O presidente da Assembléia Legislativa, Aníbal Khury (PFL), ampliou o leque de aliados para conquistar seu nono mandato consecutivo como deputado. Eclético e com trânsito livre entre os partidos, Khury faz dobradinha neste ano com diversos candidatos adversários do governador Jaime Lerner (PFL), seu aliado político de maior peso.
Khury vai despejar pelos municípios de sua base eleitoral material de campanha (santinhos) em conjunto com os deputados federais do PMDB, Maurício Requião, Maurício Fruet e Moacir Micheleto. Maurício Requião é irmão do candidato ao governo, senador Roberto Requião. PMDB e PFL integram coligações adversárias.

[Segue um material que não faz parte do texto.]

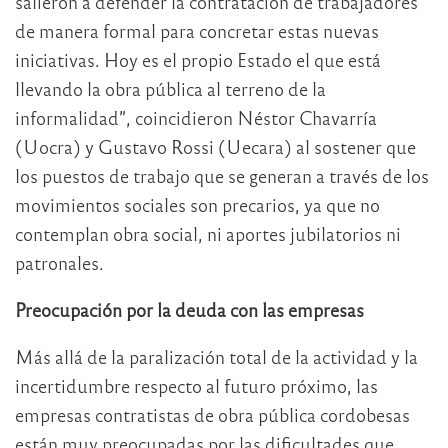
salieron a defender la contratación de trabajadores
de manera formal para concretar estas nuevas
iniciativas. Hoy es el propio Estado el que está
llevando la obra pública al terreno de la
informalidad”, coincidieron Néstor Chavarría
(Uocra) y Gustavo Rossi (Uecara) al sostener que
los puestos de trabajo que se generan a través de los
movimientos sociales son precarios, ya que no
contemplan obra social, ni aportes jubilatorios ni
patronales.
Preocupación por la deuda con las empresas
Más allá de la paralización total de la actividad y la
incertidumbre respecto al futuro próximo, las
empresas contratistas de obra pública cordobesas
están muy preocupadas por las dificultades que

No PT, as dobradinhas mais surpreendentes estão na própria sigla. Florisvaldo Rosinha Fier e Angelo Vanhoni estão fazendo campanha juntos. Rosinha concorre à Câmara Federal e Vanhoni à reeleição, na Assembléia Legislativa. O interessante é que ambos sempre caminharam por linhas opostas. Rosinha mais à esquerda e Vanhoni mais à direita.
A dobradinha Cheida-Seo Boneco também não dá liga. O ex-prefeito de Londrina Luiz Eduardo Cheida (PT) decidiu apostar na combinação candidato-comportado com candidato-extravagante. Seo Boneco, como prefere ser chamado o candidato a deputado estadual Daniel Rocha de Oliveira, pede votos imitando um personagem criado por Chico Anysio.
As questões familiares falam mais alto que as partidárias. A família Pugliesi é um exemplo. Irondi e Waldyr Pugliesi fazem dobradinha em diversos municípios. Ela é candidata a Câmara Federal pelo PPB e ele a deputado estadual pelo PMDB. PPB e PMDB têm, oficialmente, candidatos diferentes ao governo do Estado.
Para evitar punições partidárias, tem dobradinhas são que firmadas informalmente, na base da não agressão. Candidato único à Câmara Federal por Campo Largo, município da Região Metropolitana de Curitiba, Jairez Caldante (PT) não critica Marcelo Puppi (PFL), que disputa com seu irmão Jurides Caldante (PDT) uma cadeira na Assembléia.
Não ataco nenhum dos dois, mesmo que um seja do PFL. Para quê? Tem muita gente que vota em nós dois, diz. É a vontade dos eleitores. Não dá para impedir. A questão ideológica está deixada de lado. Sou defensor do voto distrital e para me eleger não posso abrir mão do maior número de apoios possível, considera Jairez.